Jak mówi rafał - sprawdź wydech. Dodatkowo doloty powietrza czy szczelne, może wąż pękł lub register i śmierdzi.
Pershing - |25 Sty 2005|, 2005 15:58

Skoro smierdzi nawet jak samochod stoi (ma wylaczony silnik) to wydech raczej odpada :P
Struna - |25 Sty 2005|, 2005 16:02

no jeśli jak na wyłączonym silniku wali to oczywista sprawa - ale chyba nie pisał że na wyłączonym aucie - albo ja źle zrozumiałem. Jeśli na wyłączonym śmierdzi to pewnie jak mówi Pershing - cewka nie domyka. Miałem tak kiedyś w Renault 18 - do tego stopnia spieprzało, że w zimie po pracy miałem jeża na reduktorze z sopelków :D
Pershing - |25 Sty 2005|, 2005 16:05

Napisal ze podczas postoju wiec rozumiem ze przy wylaczonym silniku :)
lancer - |25 Sty 2005|, 2005 17:23

sprostowanie

auto na postoju silnik na chodzie wszelkie wycieki z urządzeń gazowych odpadają na przeględzie by się czepili i to by zauważyli detektor oraz jakiś płyn nic nie wykazał ale wszyscy mechanicy stwierdzili że śmierdzi myślałem że znajdą przyczyne a onie przegląd podbili i powiedzieli żebym szybko wyjechał bo bedą hale wietrzyć :D Tak więc dalej jeżdze sobie ze smrodkiem w kabinie. jedyne dziwne że na gazie świece są czarne czyli jest coś z zapłonem. ale wszystko jest ok przyśpieszenie i spalanie nie wzrosło

zbyszek - |25 Sty 2005|, 2005 19:44

Ale na regulacji jeszcze nie byles? Mialem dokladnie to samo czuc bylo gaz na postoju (wolne obroty) i podczas przelaczania na gaz. Moze dojsc do tego jeszcze nieszczelny wydech, (u mnie bardzo prawdopodobny :( ) i masz zapach gazu w samochodzie. Po regulacji zapach gazu znikl :roll:
Rafał A.(antek) - |25 Sty 2005|, 2005 20:34

a jakie bys chciał swiece ?
ja dalej stawiam na wydech, albo nieszczelne dolot, albo capi z filtra. nos i wąchać.
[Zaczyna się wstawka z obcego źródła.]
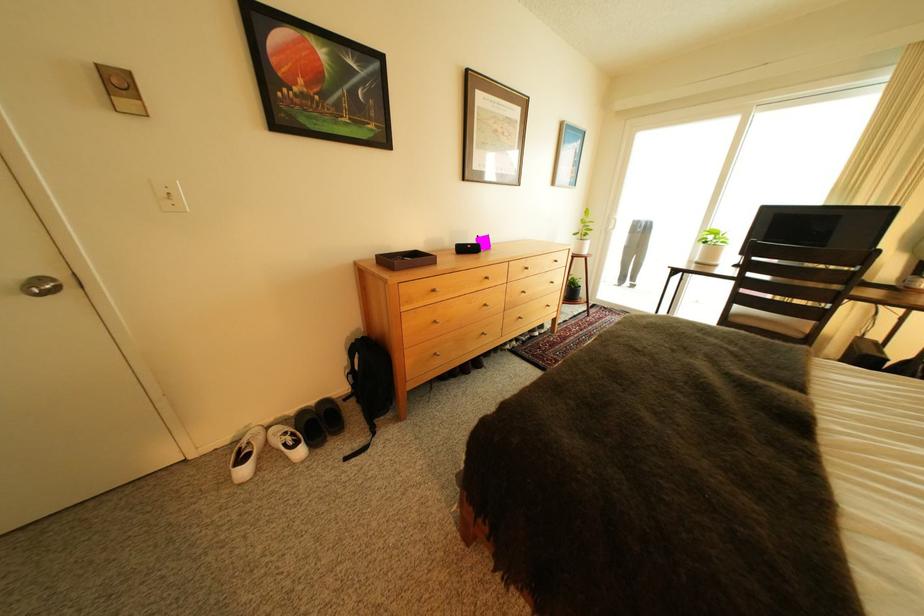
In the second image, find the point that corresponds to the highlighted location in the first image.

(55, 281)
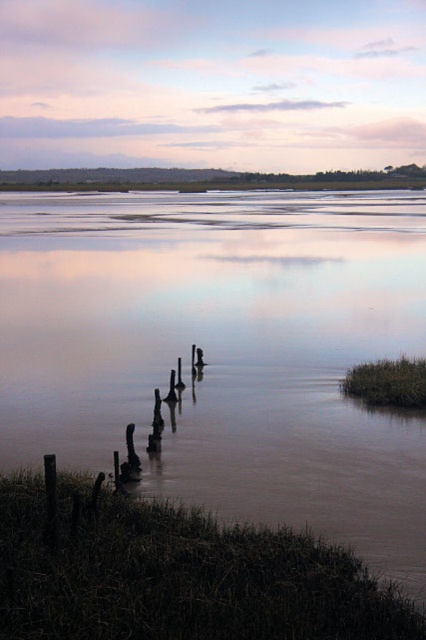
Question: Which of the following is the farthest from the observer?

Choices:
 (A) (114, 416)
 (B) (276, 589)

Answer: (A)

Question: Can you confirm if brown muddy water at lower left is positioned above dark brown wood posts at lower left?

Choices:
 (A) yes
 (B) no

Answer: (A)

Question: Can you confirm if brown muddy water at lower left is thinner than dark brown wood posts at lower left?

Choices:
 (A) yes
 (B) no

Answer: (B)

Question: Can you confirm if brown muddy water at lower left is wider than dark brown wood posts at lower left?

Choices:
 (A) no
 (B) yes

Answer: (B)

Question: Which object is farther from the camera taking this photo?

Choices:
 (A) dark brown wood posts at lower left
 (B) brown muddy water at lower left

Answer: (B)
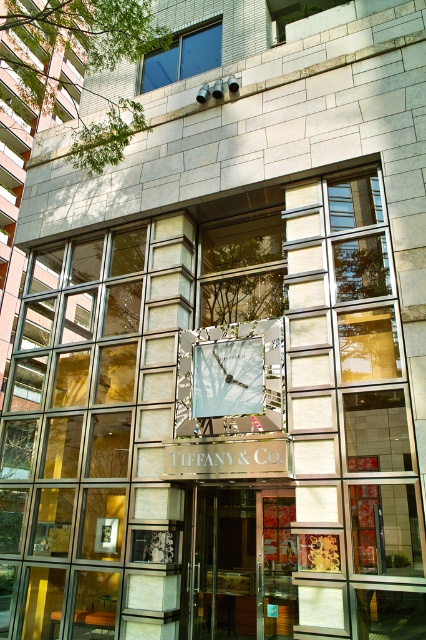
You are standing at the entrance of the Tiffany store and looking towards the upper part of the building. There are two points marked on the facade, one at point [244,518] and the other at point [193,400]. Which point is closer to you?

Point [193,400] is closer to you because it is in front of point [244,518].

Looking at this image, you are a delivery person trying to enter the Tiffany store. You see the transparent glass door at center and the matte silver clock at center. Which object is shorter?

The transparent glass door at center is shorter than the matte silver clock at center.

You are standing in front of the Tiffany store and want to enter. Which object should you pass under first, the transparent glass door at center or the matte silver clock at center?

You should pass under the matte silver clock at center first, as the transparent glass door at center is positioned under it.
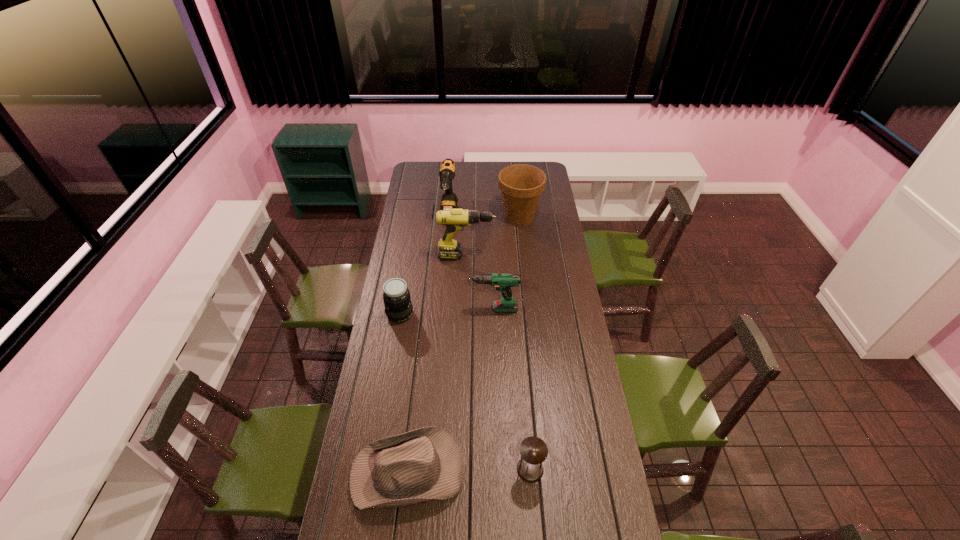
This screenshot has height=540, width=960. I want to click on vacant space at the left edge of the desktop, so click(x=419, y=226).

This screenshot has height=540, width=960. Identify the location of vacant region at the right edge. (564, 253).

Where is `free spot between the telephoto lens and the fourth shortest object`? The image size is (960, 540). free spot between the telephoto lens and the fourth shortest object is located at coordinates (445, 311).

You are a GUI agent. You are given a task and a screenshot of the screen. Output one action in this format:
    pyautogui.click(x=<x>, y=<y>)
    Task: Click on the free spot between the third farthest object and the hourglass
    This screenshot has width=960, height=540.
    Given the screenshot: What is the action you would take?
    pyautogui.click(x=498, y=363)

Locate an element on the screen. The width and height of the screenshot is (960, 540). vacant area between the third farthest object and the fedora is located at coordinates (437, 363).

The width and height of the screenshot is (960, 540). I want to click on vacant point located between the flowerpot and the third shortest object, so click(460, 265).

Where is `vacant space that is in between the telephoto lens and the third farthest object`? This screenshot has height=540, width=960. vacant space that is in between the telephoto lens and the third farthest object is located at coordinates (433, 285).

Locate an element on the screen. Image resolution: width=960 pixels, height=540 pixels. object that is the closest one to the fedora is located at coordinates (533, 450).

Where is `the second closest object relative to the telephoto lens`? This screenshot has height=540, width=960. the second closest object relative to the telephoto lens is located at coordinates (455, 219).

Identify the location of the closest drill relative to the fifth nearest object. (449, 201).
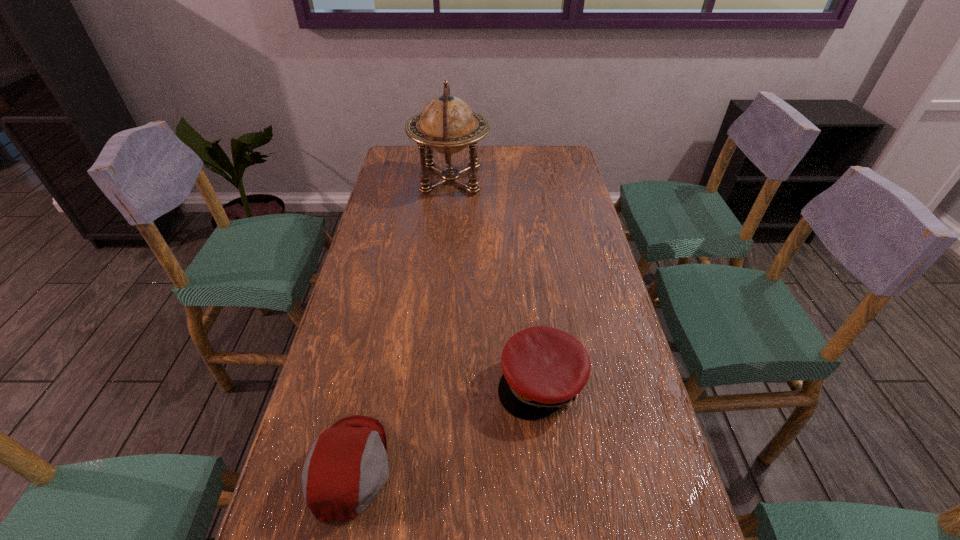
Where is `object located in the right edge section of the desktop`? This screenshot has height=540, width=960. object located in the right edge section of the desktop is located at coordinates (544, 368).

I want to click on object at the far left corner, so click(447, 124).

In the image, there is a desktop. Where is `vacant space at the far edge`? vacant space at the far edge is located at coordinates (510, 172).

You are a GUI agent. You are given a task and a screenshot of the screen. Output one action in this format:
    pyautogui.click(x=<x>, y=<y>)
    Task: Click on the vacant space at the left edge
    The width and height of the screenshot is (960, 540).
    Given the screenshot: What is the action you would take?
    pyautogui.click(x=415, y=184)

At what (x,y) coordinates should I click in order to perform the action: click on vacant space at the right edge of the desktop. Please return your answer as a coordinate pair (x, y). This screenshot has width=960, height=540. Looking at the image, I should click on (579, 406).

In the image, there is a desktop. Identify the location of vacant space at the far left corner. The width and height of the screenshot is (960, 540). (402, 160).

Identify the location of vacant space at the far right corner of the desktop. (552, 172).

At what (x,y) coordinates should I click in order to perform the action: click on free area in between the rightmost object and the left cap. Please return your answer as a coordinate pair (x, y). Looking at the image, I should click on [x=445, y=424].

Locate an element on the screen. vacant area between the globe and the right cap is located at coordinates (495, 281).

Where is `free point between the right cap and the left cap`? The width and height of the screenshot is (960, 540). free point between the right cap and the left cap is located at coordinates (445, 424).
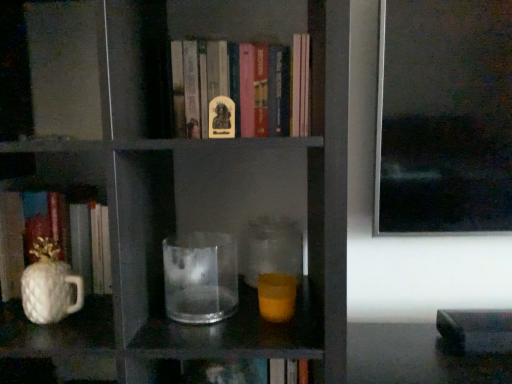
Question: Considering the relative positions of white glossy pineapple-shaped object at left, marked as the first book in a bottom-to-top arrangement, and white glossy pineapple-shaped mug at left in the image provided, is white glossy pineapple-shaped object at left, marked as the first book in a bottom-to-top arrangement, in front of white glossy pineapple-shaped mug at left?

Choices:
 (A) yes
 (B) no

Answer: (B)

Question: Does white glossy pineapple-shaped object at left, marked as the first book in a bottom-to-top arrangement, turn towards white glossy pineapple-shaped mug at left?

Choices:
 (A) yes
 (B) no

Answer: (A)

Question: Is white glossy pineapple-shaped object at left, marked as the first book in a bottom-to-top arrangement, placed right next to white glossy pineapple-shaped mug at left?

Choices:
 (A) no
 (B) yes

Answer: (B)

Question: Considering the relative sizes of white glossy pineapple-shaped object at left, marked as the first book in a bottom-to-top arrangement, and white glossy pineapple-shaped mug at left in the image provided, is white glossy pineapple-shaped object at left, marked as the first book in a bottom-to-top arrangement, shorter than white glossy pineapple-shaped mug at left?

Choices:
 (A) yes
 (B) no

Answer: (B)

Question: From a real-world perspective, is white glossy pineapple-shaped object at left, the 1th book viewed from the left, under white glossy pineapple-shaped mug at left?

Choices:
 (A) yes
 (B) no

Answer: (B)

Question: Does white glossy pineapple-shaped object at left, the 1th book viewed from the left, have a smaller size compared to white glossy pineapple-shaped mug at left?

Choices:
 (A) no
 (B) yes

Answer: (A)

Question: From a real-world perspective, is transparent glass jar at center beneath white glossy pineapple-shaped object at left, which is counted as the second book, starting from the right?

Choices:
 (A) no
 (B) yes

Answer: (B)

Question: From the image's perspective, does transparent glass jar at center appear higher than white glossy pineapple-shaped object at left, the 1th book viewed from the left?

Choices:
 (A) yes
 (B) no

Answer: (B)

Question: Is transparent glass jar at center further to camera compared to white glossy pineapple-shaped object at left, the 1th book viewed from the left?

Choices:
 (A) yes
 (B) no

Answer: (A)

Question: Can you confirm if transparent glass jar at center is smaller than white glossy pineapple-shaped object at left, which is counted as the 2th book, starting from the top?

Choices:
 (A) no
 (B) yes

Answer: (B)

Question: Is transparent glass jar at center far from white glossy pineapple-shaped object at left, marked as the first book in a bottom-to-top arrangement?

Choices:
 (A) no
 (B) yes

Answer: (A)

Question: Is transparent glass jar at center aimed at white glossy pineapple-shaped object at left, marked as the first book in a bottom-to-top arrangement?

Choices:
 (A) no
 (B) yes

Answer: (A)

Question: Is transparent glass jar at center a part of transparent glass at center?

Choices:
 (A) yes
 (B) no

Answer: (B)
lancer - |25 Sty 2005|, 2005 20:44

zawsze świeczki miałem w kolorze rdzawym a nawet nie mal biełe w poniedziałek jade do gazowników niech sprawdzają a ja nadal nie chcę że to wydech kiedyś za nim zrobiłem z wydechem pożądek nie miałem wogule uszczelki przy kolektorze wywiało ją do tego stopnia że lakier w komorze silnika wypalił się. druga uszczelka była a znaczy się jej nie było przy połączeniu z rurą która zastępowała katalizator kolejny brak szczelności był za katalizatorem jest tam stożek nie ma uszczelki i ten stożek był tak wypalony że nie zgrywa się z rurą puszki drugiego tłumika ostatni tłumik był przepalony. Nieszczelności były takie że z ostatniego tłumika nie wydostawały się spaliny bo poszły na skróty a wtedy wogule nie śmierdziało gazem nic kompletnie dopiero niedawno poskładałem wydech do kupy tak żeby nie pierdział i żeby spaliny wydostawały się na zewnątrz przez końcowy tłumok
klinu - |26 Sty 2005|, 2005 20:54

Mam identyczne objawy, gaz założyłem może ze 3 miesiące temu a od miesiąca mam zapach "kapuchy" w samochodzie. Pojechałem do gazownika renomy w łodzi "NAGAZ" to mi powiedział że on w takim przypadku wiesza choinkę zapachową, a ja zaraz się wróciłem i mówię że dla mnie to na bank gaz to przyszedł z tym testerem który oczywiście przykładaliśmy do wyjścia dmuchawy skąd mi śmierdzi w aucie i nic nie wykazało. Kiedyś czytałem że z klimy może byc paskudny zapach więc może stąd ten zapach ale jak dla mnie to zapach gazu a zapach ten znam dokładnie bo w poprzednim aucie się nawąchałem ;)
Struna - |26 Sty 2005|, 2005 22:04

Hmm - to może zmień stację z gazem - może jakiś majony i śmierdzi okrutnie.
lancer - |26 Sty 2005|, 2005 22:05

no klime mam ale gaz też tyle że od 3 lat i dopiero teraz jedzie gazem
klinu - |27 Sty 2005|, 2005 00:35

Struna napisał/a:
Hmm - to może zmień stację z gazem - może jakiś majony i śmierdzi okrutnie.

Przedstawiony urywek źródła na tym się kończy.